The Hall of Fame balloting has become baseball's version of the Golden Globes

Two years ago, the Hollywood Foreign Press Association - maker of the Golden Globes - drew fire for its lack of diversity and love of bribes. Since the days of Pia Zadora, the first lady of stage and screen!, the Globes have functioned as a promotional ego boost for celebs and a boozy slush fund for "writers" between junkets. But this year, something happened: The world said "Fuck off." The Golden Globes weren't televised or even streamed on CompuServe, and civilization is the better for it.  

Which brings me to the BaseBall Writers Association of America - sports' version of the Foreign Press corps, which yesterday elected David Ortiz and nobody else to the so-called "Hall of Fame" in Cooperstown.

First, I have no issue with honoring Big Papi. Over the years, Ortiz killed us, and sportswriters value nothing more highly than Yankee torture. I still suffer PTSD from the mere thought of Papi coming up in the late innings. He deserves the honor. It's worth it, just to know he can never hurt me - ever again.

But the writers snubbed Barry Bonds and Roger Clemens, by far two of the greatest players in our lifetimes, apparently due to some morality judgement that these giants of righteousness have chosen to impose. It's surely the charges of performance enhancing drugs - claims that rippled all around baseball in that era - and it's worth noting that Big Papi had his own questionable test results of glowing urine. Thus, the writers hold Bonds and Clemens accountable but drop their concerns with Ortiz? That's ridiculous. No, it's offensive.

What sucks here is that these guys - most are old, white guys - are imposing personal morality judgements in a sport that, for generations, rated great players by performance.

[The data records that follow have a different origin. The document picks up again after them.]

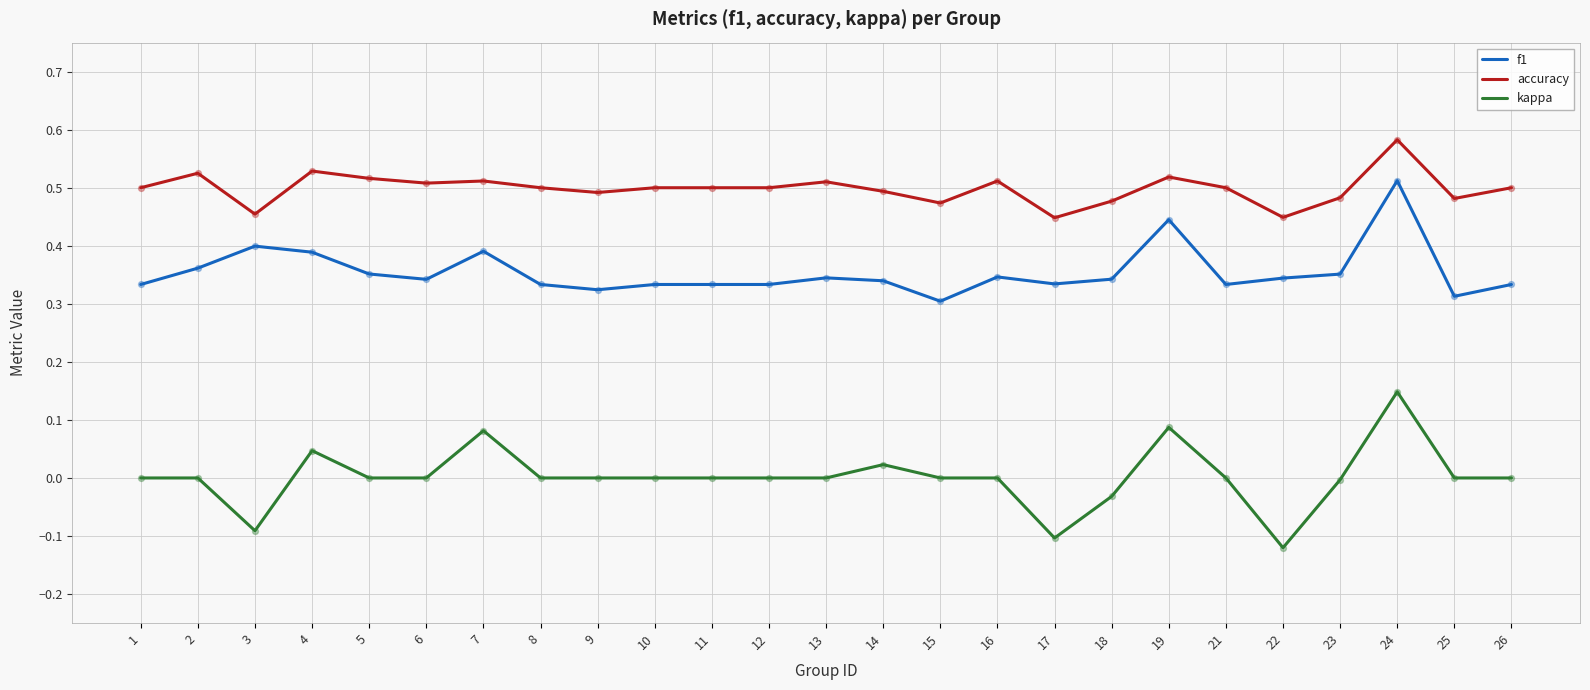

At which category is the sum across all series the highest?

24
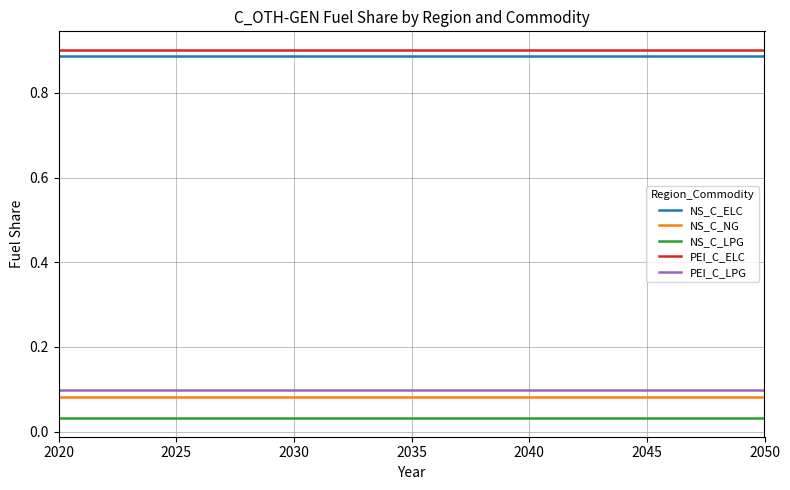

The PEI_C_LPG series shows 0.1 at 2040. True or false?

True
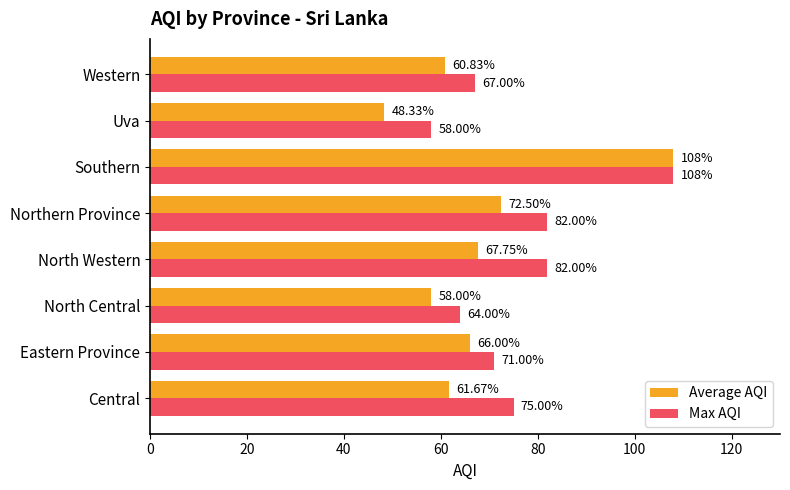

Rank the series at Eastern Province from highest to lowest value.

Max AQI, Average AQI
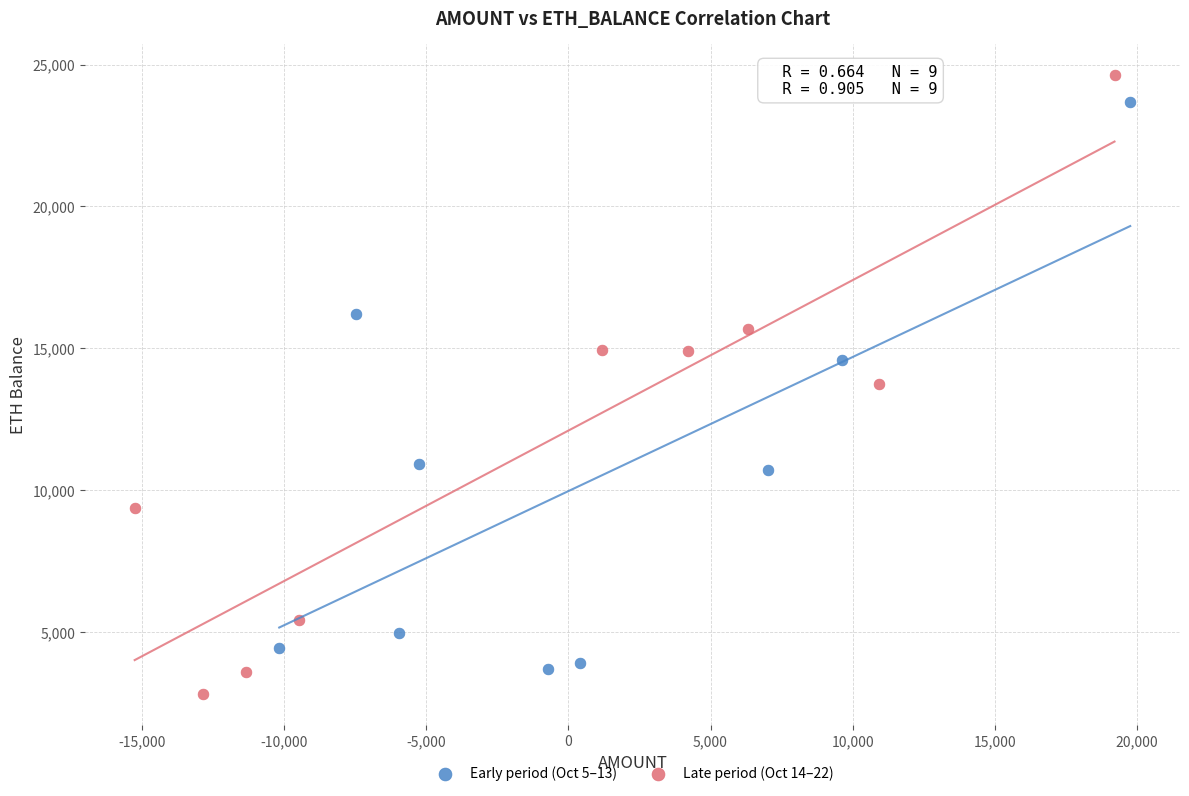

Which series has the widest spread of Y values?

Late period (Oct 14–22)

If you want assholes, look no farther than the plaques in Cooperstown. Babe Ruth was a wild man. Ty Cobb was a monster. From Grover Cleveland's alcoholism to Wade Boggs' sex addiction, the Hall of Fame is a cavalcade of great players and lousy human beings - hailed and assembled by writers who, in many cases, had questionable personal issues of their own.  

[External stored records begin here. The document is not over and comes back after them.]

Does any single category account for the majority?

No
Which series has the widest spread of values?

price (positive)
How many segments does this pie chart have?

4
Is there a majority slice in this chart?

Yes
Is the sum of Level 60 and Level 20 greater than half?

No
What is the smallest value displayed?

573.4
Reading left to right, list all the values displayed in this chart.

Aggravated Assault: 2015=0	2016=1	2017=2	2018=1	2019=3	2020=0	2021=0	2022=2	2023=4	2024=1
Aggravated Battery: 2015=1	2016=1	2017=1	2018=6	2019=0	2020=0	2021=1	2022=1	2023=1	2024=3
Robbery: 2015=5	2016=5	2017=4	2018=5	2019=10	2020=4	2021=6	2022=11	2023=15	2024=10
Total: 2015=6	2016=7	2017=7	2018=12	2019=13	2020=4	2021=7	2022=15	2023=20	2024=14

I say we should pool our money and buy storefront property in Cooperstown, preferably within spitting distance of you-know-what. We'll open The People's Hall - a place dedicated to great players who, due to personal issues with writers, have been swept into a memory hole. 

They include: 

Roger Clemens
Barry Bonds
Alex Rodriguez
Don Mattingly
Bernie Williams
Sammy Sosa
Mark McGwire
Rafael Palmeiro
Lou Whitaker
Shoeless Joe Jackson
Curt Schilling
Dick Allen
Roger Maris
Thurman Munson
Tommy John
Luis Tiant
Andy Pettite
Jimmy Key
Dan Quisenberry 
Billy Wagner
Sparky Lyle
Bartolo Colon 
and of course, Pete Rose.

Listen: You might not like some of these guys, and you could quarrel over career stats of a few. But each devoted his career to not only to the game of baseball but to its fans. These guys deserve more than to be drop-kicked out the backdoor because they didn't talk to writers after a shellacking, or they succumbed to drugs or booze to handle pressures the rest of us cannot begin to imagine. 

Hooray for David Ortiz. And fuck the Hall of Fame. 

It's time to start an alternative, and - you know what? - it doesn't even need to be in Cooperstown. How about Solvay!